[ASSIGNMENT]: Exactly the lines from the start of the entries through the line with "vfov_deg: 43.6" are required in the output, with no pictures among them.

[GIVEN RECORDS]:
◆ ◆ ◆ ◆ ◆

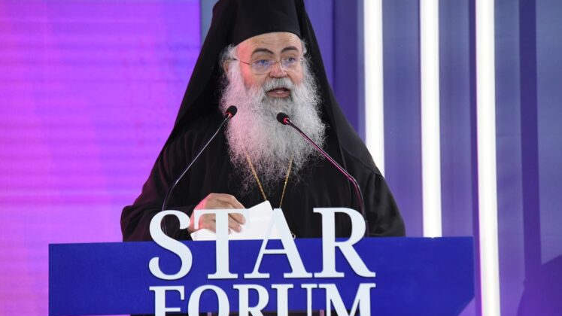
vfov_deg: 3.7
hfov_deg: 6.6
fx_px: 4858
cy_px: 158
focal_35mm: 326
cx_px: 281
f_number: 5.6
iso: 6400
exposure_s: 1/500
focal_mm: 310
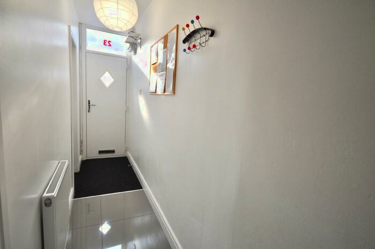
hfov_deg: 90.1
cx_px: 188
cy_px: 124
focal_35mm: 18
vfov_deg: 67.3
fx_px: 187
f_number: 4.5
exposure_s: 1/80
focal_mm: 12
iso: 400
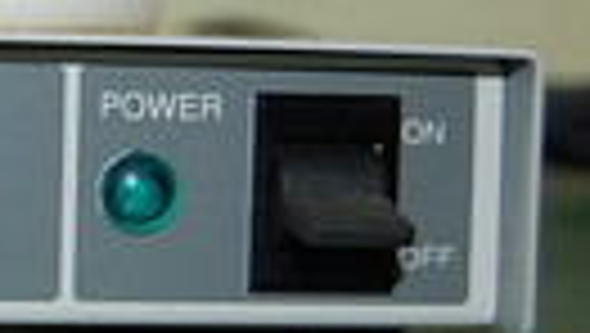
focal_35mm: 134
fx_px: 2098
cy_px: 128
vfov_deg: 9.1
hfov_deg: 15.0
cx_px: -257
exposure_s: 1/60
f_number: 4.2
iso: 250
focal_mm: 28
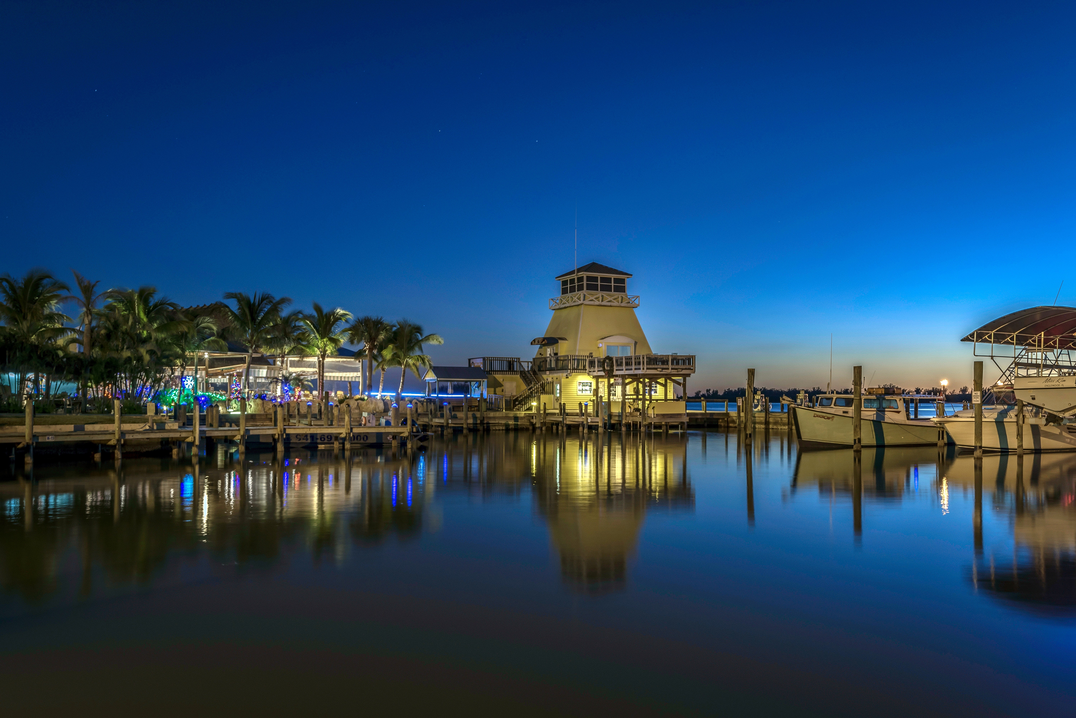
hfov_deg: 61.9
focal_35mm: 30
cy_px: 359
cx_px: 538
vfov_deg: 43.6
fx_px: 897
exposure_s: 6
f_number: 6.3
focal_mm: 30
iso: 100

◆ ◆ ◆ ◆ ◆

[TASK RESULT]:
vfov_deg: 3.7
hfov_deg: 6.6
fx_px: 4858
cy_px: 158
focal_35mm: 326
cx_px: 281
f_number: 5.6
iso: 6400
exposure_s: 1/500
focal_mm: 310
hfov_deg: 90.1
cx_px: 188
cy_px: 124
focal_35mm: 18
vfov_deg: 67.3
fx_px: 187
f_number: 4.5
exposure_s: 1/80
focal_mm: 12
iso: 400
focal_35mm: 134
fx_px: 2098
cy_px: 128
vfov_deg: 9.1
hfov_deg: 15.0
cx_px: -257
exposure_s: 1/60
f_number: 4.2
iso: 250
focal_mm: 28
hfov_deg: 61.9
focal_35mm: 30
cy_px: 359
cx_px: 538
vfov_deg: 43.6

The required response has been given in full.